Unfortunately for him, the fight gets rescheduled, so Cartman throws his usual Hail Mary: Putting on a nice sweater, combing his hair, and crying to his ever-indulgent, crack-addled mommy. When Wendy's parents get involved, she's forced to back down, but after a pep talk from Principal Victoria–who reveals that she's a breast cancer survivor–drawing a nice parallel between tumors and a certain other "fat little lump" that must be beaten, Wendy and Cartman finally engage in a playground battle royale. Wendy emerges victorious, Cartman is bloodied and bruised, yet pretty much nothing has changed. As Clyde (I think?) says, everyone's opinion of Cartman couldn't possibly get any lower, so it didn't matter if he won or lost. Nevertheless, Cartman thinks that just by telling him that they're trying to make him feel better, and so he goes skipping off, ego intact. (Then my DVR cut out.)
All in all, not the most ambitious episode, but that actually worked in its favor: Outside of Wendy's crib from There Will Be Blood at the end, it could have been broadcast 10 years ago and worked, and I also have a feeling it will still be funny 10 years from now since it wasn't crammed with instantly dated references. Unless they cure cancer, I guess. But let's pray that never happens, right?

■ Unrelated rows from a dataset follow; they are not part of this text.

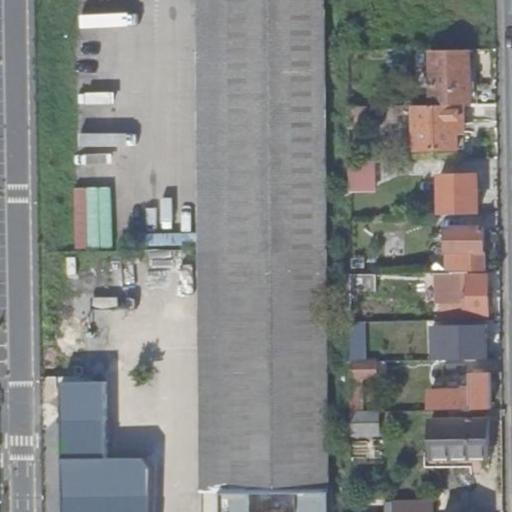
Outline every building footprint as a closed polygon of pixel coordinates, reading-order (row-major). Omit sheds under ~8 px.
[(220,0),(221,91),(326,91),(324,0),(220,0)] [(473,105),(472,50),(434,50),(435,106),(465,105),(473,105)] [(222,251),(327,251),(326,91),(221,91),(222,251)] [(465,125),(465,105),(435,106),(417,106),(418,150),(460,150),(459,125),(465,125)] [(353,188),(380,187),(380,159),(352,159),(353,188)] [(443,215),(480,214),(479,175),(442,176),(443,215)] [(448,229),(448,270),(486,268),(485,229),(448,229)] [(329,511),(327,251),(222,251),(224,511),(329,511)] [(445,320),(473,319),(473,315),(490,315),(490,275),(471,276),(471,272),(454,272),(455,303),(445,303),(445,320)] [(353,275),(353,290),(378,290),(378,274),(353,275)] [(488,319),(473,319),(445,320),(445,339),(456,339),(456,359),(489,359),(488,319)] [(442,360),(456,359),(456,339),(445,339),(445,347),(442,347),(442,360)] [(354,411),(365,411),(365,377),(379,376),(378,360),(354,361),(354,411)] [(456,409),(493,408),(493,373),(474,374),(474,375),(458,376),(458,390),(455,390),(456,409)] [(381,410),(365,411),(354,411),(354,435),(381,434),(381,410)] [(489,421),(431,421),(431,457),(489,457),(489,421)] [(436,511),(436,501),(394,502),(394,511),(436,511)]
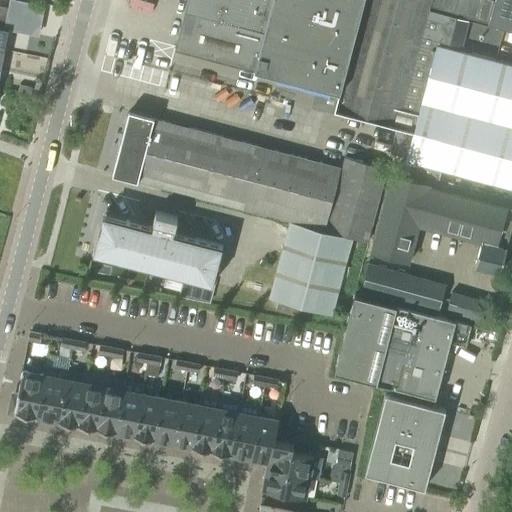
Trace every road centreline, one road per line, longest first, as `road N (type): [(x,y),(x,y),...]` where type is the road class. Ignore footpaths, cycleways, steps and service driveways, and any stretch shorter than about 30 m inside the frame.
road 1 (residential): [(364,413),(306,401),(313,366),(9,307)]
road 2 (residential): [(9,307),(89,0)]
road 3 (unclassified): [(479,511),(511,380)]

Besides, I'm a sucker for a good Three O'Clock High homage. I need to buy that movie.
Grade: B+
Stray observations:
- Nice to see the goth kids again–especially that throwaway "Did she just call us emos?" line–although I have to say their role felt a little tacked on considering Stan never actually did anything despite their ragging on him. (Though I enjoyed the wanton displays of condescending hipster d-baggery in the hall when they're sniping to "jock-y" Stan that "AC/DC never sang about letting guys beat up their girlfriends.") I'm actually sort of surprised that South Park has never tackled the whole "emo" thing, come to think of it.
- "What's up? Crapped on your desk, dawg. 'Sup with that?"
- Once again Butters walks away with the best line of the episode: "Fuck him up, Wendy!"
- Cartman can wring more laughs out of an extra vowel than any other character on TV.
- What did the breast cancer say to the Polish monkey?